Mike Isaac reports for the New York Times on CNN’s acquisition of Beme, the small video-based social network:
With millions of people regularly tuning in to his YouTube video blogs every morning, Casey Neistat has a millennial fan base coveted by both marketers and media companies. Now, one of those big media outlets is bringing Mr. Neistat — and, it hopes, his youthful audience — in-house.
That’s the lede, and it contains absolutely nothing about the app itself or why it — not Neistat — was acquired. I stole the headline on this post from Nate Boateng because it’s basically what Isaac’s article is all about: twelve people are getting hired by CNN, and the app they used to make is going away. That’s it.
Beme was intended to be a social sharing application that Mr. Neistat described as “more authentic,” a way of putting four-second bursts of video out into the social sphere without giving users the ability to edit or tweak the content. Taking video was as simple as holding a smartphone’s front-facing sensor to one’s body, as if the camera were an extension of one’s chest.
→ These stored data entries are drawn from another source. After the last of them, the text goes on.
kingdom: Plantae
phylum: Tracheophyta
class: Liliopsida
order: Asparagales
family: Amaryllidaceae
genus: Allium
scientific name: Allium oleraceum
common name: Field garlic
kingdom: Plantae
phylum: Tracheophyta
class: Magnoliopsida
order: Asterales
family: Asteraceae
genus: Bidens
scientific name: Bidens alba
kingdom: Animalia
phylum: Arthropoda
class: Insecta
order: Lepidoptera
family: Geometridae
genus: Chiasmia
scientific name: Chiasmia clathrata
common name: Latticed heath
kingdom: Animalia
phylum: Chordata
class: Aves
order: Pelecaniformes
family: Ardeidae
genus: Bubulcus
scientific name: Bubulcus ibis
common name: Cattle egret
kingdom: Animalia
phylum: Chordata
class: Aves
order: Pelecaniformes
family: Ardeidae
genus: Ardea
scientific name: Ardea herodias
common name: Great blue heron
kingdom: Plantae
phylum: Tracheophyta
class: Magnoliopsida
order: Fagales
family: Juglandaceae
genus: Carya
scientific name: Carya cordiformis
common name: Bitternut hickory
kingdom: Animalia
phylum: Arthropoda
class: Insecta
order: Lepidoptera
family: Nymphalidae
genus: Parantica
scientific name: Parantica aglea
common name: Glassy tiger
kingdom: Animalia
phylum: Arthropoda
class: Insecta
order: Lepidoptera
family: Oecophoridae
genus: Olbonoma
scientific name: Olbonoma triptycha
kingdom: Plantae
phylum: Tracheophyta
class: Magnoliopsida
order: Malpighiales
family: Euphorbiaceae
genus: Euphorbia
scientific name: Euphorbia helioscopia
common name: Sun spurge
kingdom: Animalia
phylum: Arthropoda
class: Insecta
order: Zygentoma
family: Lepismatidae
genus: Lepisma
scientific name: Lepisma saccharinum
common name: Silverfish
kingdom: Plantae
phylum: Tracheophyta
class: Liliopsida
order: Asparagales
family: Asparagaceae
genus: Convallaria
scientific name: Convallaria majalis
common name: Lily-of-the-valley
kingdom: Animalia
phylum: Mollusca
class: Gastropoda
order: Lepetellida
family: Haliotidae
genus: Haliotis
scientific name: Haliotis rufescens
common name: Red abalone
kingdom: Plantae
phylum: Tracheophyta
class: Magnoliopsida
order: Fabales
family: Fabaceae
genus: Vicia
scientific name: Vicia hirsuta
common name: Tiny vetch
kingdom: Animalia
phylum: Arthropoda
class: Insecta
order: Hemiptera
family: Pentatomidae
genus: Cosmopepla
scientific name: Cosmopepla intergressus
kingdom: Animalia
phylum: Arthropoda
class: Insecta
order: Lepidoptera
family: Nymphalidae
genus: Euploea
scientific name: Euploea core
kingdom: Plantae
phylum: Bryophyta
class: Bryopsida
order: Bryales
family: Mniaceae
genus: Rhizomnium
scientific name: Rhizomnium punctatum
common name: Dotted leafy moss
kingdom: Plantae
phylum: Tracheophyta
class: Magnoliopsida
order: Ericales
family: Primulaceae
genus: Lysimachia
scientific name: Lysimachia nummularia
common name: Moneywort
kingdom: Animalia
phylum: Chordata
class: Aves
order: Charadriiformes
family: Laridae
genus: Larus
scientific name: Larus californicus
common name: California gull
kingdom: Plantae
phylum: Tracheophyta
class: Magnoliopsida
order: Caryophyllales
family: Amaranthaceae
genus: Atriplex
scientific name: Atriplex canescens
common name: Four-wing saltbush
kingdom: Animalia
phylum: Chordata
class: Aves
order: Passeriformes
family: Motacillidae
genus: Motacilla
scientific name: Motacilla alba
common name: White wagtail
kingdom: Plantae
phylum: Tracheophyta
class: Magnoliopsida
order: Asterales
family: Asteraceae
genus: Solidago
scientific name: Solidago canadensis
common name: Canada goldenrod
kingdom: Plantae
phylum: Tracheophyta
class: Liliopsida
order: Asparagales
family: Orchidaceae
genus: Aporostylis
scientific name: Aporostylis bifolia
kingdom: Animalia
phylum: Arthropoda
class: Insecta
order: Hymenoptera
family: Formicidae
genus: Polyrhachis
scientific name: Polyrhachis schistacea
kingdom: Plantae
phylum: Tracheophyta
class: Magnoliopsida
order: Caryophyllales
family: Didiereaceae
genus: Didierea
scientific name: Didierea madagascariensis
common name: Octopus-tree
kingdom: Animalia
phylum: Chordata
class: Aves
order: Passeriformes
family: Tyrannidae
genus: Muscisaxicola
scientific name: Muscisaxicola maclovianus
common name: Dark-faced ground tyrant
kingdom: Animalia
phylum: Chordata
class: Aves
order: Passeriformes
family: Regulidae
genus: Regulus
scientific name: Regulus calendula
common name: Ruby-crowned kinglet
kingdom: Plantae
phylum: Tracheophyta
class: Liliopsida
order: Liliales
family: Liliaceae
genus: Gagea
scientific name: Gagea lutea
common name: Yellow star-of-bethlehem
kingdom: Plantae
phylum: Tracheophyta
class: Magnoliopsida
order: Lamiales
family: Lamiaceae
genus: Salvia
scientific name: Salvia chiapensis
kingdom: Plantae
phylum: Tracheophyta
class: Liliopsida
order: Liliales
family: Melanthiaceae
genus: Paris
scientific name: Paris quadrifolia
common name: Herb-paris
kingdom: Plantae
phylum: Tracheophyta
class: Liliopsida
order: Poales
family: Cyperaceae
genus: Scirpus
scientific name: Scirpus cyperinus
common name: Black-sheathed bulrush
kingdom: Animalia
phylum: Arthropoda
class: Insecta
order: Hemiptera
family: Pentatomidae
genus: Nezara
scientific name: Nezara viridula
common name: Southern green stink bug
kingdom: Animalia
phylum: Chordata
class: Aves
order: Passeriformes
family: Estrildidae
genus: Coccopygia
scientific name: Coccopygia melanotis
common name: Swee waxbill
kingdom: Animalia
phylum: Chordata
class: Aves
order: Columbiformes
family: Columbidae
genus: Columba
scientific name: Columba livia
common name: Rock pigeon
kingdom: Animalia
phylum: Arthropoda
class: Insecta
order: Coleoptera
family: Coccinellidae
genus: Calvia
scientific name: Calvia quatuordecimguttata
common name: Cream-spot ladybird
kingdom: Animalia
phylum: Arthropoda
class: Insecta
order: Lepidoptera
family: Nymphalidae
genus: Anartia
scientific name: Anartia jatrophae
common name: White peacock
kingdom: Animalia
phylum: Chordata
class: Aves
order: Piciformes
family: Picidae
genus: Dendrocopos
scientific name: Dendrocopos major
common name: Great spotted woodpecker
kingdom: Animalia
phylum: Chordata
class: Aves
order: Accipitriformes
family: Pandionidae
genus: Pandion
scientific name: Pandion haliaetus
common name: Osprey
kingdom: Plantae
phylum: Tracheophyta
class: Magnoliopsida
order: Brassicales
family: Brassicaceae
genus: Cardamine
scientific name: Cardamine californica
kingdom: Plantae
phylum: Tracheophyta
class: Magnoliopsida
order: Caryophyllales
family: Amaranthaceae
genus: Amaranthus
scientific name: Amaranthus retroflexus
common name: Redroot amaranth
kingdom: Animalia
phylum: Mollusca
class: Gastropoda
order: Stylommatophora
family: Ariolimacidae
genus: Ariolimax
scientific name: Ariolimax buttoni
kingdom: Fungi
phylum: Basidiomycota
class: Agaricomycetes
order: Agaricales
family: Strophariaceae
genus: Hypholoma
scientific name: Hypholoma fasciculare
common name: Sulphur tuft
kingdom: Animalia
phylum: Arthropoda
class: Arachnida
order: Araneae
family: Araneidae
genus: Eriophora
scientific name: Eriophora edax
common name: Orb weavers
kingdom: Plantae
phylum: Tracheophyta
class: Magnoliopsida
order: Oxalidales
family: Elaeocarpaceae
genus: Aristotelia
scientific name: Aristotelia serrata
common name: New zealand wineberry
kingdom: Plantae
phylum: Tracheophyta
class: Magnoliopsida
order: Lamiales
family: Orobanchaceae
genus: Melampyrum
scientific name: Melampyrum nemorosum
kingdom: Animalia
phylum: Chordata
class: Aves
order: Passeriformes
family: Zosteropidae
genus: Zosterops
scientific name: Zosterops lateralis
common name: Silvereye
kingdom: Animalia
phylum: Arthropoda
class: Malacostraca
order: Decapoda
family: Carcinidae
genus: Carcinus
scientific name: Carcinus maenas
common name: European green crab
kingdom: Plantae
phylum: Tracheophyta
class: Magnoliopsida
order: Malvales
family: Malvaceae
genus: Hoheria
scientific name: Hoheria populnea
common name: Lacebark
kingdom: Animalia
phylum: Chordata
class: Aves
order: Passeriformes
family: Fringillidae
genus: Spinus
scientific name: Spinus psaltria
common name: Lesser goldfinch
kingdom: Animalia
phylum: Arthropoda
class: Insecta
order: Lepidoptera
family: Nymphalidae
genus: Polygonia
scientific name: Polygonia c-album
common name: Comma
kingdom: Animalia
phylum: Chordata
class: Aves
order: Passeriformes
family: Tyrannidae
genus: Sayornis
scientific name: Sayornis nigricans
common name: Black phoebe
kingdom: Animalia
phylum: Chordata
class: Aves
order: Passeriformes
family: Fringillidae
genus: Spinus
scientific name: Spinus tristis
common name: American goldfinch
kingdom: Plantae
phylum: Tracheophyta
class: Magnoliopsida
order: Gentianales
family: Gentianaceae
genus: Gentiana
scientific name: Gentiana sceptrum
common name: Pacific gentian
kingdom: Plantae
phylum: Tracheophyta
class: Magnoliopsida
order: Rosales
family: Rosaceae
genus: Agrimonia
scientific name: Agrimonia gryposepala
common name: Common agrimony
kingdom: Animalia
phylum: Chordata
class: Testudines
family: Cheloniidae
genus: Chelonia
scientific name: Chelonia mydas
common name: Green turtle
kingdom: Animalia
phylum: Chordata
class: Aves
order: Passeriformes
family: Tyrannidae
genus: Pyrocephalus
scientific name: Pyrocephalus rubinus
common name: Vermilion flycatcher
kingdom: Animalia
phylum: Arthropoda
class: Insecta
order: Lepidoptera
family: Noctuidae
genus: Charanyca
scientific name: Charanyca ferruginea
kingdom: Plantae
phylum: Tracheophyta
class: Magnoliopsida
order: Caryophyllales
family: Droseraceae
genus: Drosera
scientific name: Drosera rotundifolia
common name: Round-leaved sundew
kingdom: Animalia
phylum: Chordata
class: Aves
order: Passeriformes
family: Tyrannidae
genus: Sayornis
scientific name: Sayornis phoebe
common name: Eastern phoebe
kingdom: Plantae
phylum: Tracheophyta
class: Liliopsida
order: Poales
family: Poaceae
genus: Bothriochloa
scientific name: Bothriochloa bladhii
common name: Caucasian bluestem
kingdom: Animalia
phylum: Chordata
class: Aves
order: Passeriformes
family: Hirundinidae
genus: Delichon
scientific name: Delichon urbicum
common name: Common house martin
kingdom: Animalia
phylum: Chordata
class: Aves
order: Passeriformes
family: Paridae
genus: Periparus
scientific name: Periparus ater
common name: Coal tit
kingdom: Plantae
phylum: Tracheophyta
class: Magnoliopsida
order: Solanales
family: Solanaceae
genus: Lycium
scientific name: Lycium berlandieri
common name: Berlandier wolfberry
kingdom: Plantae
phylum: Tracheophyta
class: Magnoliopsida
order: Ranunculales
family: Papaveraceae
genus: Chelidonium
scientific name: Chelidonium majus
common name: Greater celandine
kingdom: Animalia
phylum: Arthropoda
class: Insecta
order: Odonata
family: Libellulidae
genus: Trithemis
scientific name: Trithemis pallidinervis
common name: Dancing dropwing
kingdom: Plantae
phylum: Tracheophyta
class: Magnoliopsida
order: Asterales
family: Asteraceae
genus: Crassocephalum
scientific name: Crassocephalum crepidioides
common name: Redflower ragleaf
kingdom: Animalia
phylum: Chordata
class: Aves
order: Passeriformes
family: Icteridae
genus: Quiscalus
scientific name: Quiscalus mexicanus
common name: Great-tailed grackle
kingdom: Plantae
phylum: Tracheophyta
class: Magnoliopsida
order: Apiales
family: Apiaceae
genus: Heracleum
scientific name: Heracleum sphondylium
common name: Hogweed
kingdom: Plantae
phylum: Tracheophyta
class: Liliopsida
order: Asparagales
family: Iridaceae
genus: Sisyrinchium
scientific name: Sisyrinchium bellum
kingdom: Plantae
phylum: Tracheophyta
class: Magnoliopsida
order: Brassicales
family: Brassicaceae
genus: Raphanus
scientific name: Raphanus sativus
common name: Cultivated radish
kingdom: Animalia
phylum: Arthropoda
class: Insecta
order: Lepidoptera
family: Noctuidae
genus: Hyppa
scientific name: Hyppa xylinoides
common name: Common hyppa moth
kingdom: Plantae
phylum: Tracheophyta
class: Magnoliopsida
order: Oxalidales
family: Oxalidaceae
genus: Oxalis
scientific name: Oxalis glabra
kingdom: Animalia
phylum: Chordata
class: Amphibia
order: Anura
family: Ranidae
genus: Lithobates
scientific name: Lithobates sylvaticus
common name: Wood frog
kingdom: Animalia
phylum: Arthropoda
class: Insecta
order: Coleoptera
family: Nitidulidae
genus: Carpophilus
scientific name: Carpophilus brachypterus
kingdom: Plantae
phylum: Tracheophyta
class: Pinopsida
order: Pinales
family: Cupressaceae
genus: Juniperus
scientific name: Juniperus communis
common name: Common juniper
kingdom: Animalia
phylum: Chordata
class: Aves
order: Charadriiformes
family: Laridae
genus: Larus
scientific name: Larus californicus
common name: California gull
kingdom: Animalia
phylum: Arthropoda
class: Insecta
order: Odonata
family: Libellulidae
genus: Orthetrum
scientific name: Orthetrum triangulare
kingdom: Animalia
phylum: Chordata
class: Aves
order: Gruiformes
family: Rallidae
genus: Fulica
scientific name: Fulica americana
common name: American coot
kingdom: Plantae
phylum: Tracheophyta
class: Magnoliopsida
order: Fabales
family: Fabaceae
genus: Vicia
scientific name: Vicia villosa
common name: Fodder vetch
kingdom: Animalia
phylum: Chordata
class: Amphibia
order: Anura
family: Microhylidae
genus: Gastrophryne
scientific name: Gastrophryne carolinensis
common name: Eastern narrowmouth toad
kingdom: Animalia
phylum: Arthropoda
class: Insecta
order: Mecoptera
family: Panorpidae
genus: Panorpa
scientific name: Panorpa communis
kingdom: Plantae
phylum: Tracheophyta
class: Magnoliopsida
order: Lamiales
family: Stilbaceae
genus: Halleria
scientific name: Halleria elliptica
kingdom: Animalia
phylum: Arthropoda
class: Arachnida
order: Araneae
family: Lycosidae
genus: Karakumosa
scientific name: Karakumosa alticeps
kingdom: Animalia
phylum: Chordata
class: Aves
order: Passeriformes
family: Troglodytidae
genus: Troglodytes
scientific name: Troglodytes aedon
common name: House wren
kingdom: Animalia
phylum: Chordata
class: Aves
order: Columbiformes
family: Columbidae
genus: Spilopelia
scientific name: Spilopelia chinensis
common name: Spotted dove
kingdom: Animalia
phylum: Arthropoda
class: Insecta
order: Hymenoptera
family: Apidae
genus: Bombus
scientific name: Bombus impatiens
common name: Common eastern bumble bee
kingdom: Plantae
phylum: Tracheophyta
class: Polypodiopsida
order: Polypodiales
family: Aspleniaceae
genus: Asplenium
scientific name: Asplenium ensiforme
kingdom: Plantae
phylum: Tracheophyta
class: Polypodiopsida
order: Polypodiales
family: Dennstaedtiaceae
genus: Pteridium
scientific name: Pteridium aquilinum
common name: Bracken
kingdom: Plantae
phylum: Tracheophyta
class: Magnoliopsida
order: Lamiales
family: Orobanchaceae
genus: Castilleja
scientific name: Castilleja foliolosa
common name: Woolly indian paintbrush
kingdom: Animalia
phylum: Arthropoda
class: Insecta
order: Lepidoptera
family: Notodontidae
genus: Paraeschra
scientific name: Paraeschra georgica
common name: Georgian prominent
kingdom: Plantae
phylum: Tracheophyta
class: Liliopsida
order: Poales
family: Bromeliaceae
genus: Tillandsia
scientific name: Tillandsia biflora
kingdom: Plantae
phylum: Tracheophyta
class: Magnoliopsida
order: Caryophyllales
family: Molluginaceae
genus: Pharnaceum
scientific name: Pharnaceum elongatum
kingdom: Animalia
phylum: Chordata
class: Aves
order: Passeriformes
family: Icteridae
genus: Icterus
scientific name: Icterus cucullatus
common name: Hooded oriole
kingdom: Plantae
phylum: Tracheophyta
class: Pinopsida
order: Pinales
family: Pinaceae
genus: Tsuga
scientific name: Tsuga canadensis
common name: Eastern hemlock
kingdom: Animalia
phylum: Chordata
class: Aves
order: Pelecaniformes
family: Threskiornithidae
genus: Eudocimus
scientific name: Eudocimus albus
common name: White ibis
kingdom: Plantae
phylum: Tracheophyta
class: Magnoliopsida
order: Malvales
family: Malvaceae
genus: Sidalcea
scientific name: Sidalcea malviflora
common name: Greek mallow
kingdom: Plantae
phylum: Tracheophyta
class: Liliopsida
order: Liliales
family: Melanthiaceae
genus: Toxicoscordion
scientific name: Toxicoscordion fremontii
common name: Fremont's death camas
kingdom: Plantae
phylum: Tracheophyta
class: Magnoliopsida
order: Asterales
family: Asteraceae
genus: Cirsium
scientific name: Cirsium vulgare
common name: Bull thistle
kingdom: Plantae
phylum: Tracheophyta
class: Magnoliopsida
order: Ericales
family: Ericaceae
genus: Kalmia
Mr. Neistat hopes to bring that idea of authenticity to a news and media environment to draw in a younger audience largely untapped by the cable news network. CNN will shut down the Beme app, which had 1.2 million downloads before losing steam.
“A huge part of my particular audience sees news and media as largely broken,” Mr. Neistat said in an interview. “My dad sees it as the word of God, but I think the young people definitely do not.”
I don’t think “the young people” are aching for publications that are more “authentic”, in the way that Beme was apparently chasing that particular nebulous characteristic. People of all ages are growing increasingly frustrated with headlines and stories that parrot lies, treat idiotic viewpoints on issues as inherently equal, and publish utter nonsense.